Below is a function you can use inside forward_stepwise_selection to score your models. 

In [None]:
def score(criterion, model):
    if criterion == 'AIC':
        return model.aic 
    if criterion == 'BIC':
        return model.bic 
    if criterion == 'R-squared':
        return -model.rsquared # negative since higher is better

In [None]:
def fit_model(selected_features):
        model = sm.OLS(y, sm.add_constant(X[selected_features])).fit()
        return model

def forward_stepwise_selection(data, response_variable, criterion='AIC'):
    # Initialize variables


    # Loop through the features
    
        # Initialize best_candidate_score, best_candidate, and trial_columns
        # Keep in mind that smaller scores are better. What should the initial score be?

        # for each predictor, consider the addition, the model, and the associated score


            # if the score is better, update best_candidate and best_candidate_score

    
    # return the list of models, sorted from low to high!


In [None]:
# Generate a dataset for demonstration (with 100 samples and 10 features)
X, y = make_regression(n_samples=100, n_features=10, noise=0.1, random_state=42)
X = pd.DataFrame(X, columns=[f'feature_{i}' for i in range(1, 11)])
y = pd.Series(y, name='target')

In [None]:
# What do the statistics on the full model tell us?

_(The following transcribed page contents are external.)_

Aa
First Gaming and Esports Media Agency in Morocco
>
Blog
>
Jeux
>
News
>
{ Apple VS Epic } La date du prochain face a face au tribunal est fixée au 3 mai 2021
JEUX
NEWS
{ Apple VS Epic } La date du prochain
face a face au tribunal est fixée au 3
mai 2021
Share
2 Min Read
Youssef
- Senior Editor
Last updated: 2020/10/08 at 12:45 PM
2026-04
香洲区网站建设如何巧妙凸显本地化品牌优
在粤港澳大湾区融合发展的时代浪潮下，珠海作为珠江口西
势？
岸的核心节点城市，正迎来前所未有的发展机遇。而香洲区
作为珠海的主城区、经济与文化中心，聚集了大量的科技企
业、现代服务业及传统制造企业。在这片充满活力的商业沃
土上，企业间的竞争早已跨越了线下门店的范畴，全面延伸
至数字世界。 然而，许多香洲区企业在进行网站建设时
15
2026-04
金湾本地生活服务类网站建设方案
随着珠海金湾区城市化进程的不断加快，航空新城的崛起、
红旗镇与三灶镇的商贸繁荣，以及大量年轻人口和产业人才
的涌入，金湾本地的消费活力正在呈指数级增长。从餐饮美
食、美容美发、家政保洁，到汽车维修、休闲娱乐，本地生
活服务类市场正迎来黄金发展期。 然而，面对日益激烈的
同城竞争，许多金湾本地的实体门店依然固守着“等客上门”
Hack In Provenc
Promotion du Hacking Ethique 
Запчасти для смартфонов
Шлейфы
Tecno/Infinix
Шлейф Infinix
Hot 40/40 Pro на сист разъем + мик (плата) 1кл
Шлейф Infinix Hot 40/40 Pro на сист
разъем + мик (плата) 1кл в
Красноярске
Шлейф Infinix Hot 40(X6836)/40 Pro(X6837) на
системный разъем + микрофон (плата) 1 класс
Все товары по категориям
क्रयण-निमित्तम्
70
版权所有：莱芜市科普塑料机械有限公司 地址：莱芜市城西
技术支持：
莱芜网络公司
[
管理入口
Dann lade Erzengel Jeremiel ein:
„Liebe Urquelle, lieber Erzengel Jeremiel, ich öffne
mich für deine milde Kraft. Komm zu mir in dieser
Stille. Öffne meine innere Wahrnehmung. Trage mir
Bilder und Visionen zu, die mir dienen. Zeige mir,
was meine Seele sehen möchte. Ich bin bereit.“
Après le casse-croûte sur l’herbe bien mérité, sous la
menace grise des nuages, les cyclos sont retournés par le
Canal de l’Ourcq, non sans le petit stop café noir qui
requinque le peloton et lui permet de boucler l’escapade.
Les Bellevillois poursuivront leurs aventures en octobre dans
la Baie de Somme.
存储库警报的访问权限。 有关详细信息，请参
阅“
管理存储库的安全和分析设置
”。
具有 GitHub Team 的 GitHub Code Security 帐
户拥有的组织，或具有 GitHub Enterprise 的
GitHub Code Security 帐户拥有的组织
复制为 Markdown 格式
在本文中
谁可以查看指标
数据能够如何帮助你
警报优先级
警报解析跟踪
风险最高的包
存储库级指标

full_model = fit_model([f'feature_{i}' for i in range(1, 11)])
print(full_model.summary())

In [None]:
# Function call
models = forward_stepwise_selection(X, y, criterion='R-squared')
print(models)

Here, we can plot the list models by considering their number of features and their associated score. What does this graph suggest?

In [None]:
import matplotlib.pyplot as plt

def plot_features_vs_score(data):
    # Unpack the number of features and their associated scores
    num_features = [len(features) for features, score in data]
    scores = [score for features, score in data]
    
    # Create a plot
    plt.figure(figsize=(10, 5))
    plt.plot(num_features, scores, marker='o')
    
    # Setting the axis labels
    plt.xlabel('Number of Features')
    plt.ylabel('Score')
    
    # Set title
    plt.title('Number of Features vs. Score')
    
    # Show grid
    plt.grid(True)
    
    # Display the plot
    plt.show()

plot_features_vs_score(models)

## Questions:
Based on your work above, answer the following questions. 

1. When using AIC to score, what is the recommended model? What is the score this model receives? Does the graph confirm this?
2. When using BIC to score, what is the recommended model? What is the score this model receives? Does the graph confirm this?
3. When using $R^2$ to score, we know every additional variable will improve the model. What was the score received for the full model? Based on the graph, what model would you pick? What score did it receive?
4. Considering all of the results you've looked at, what model would you recommend using?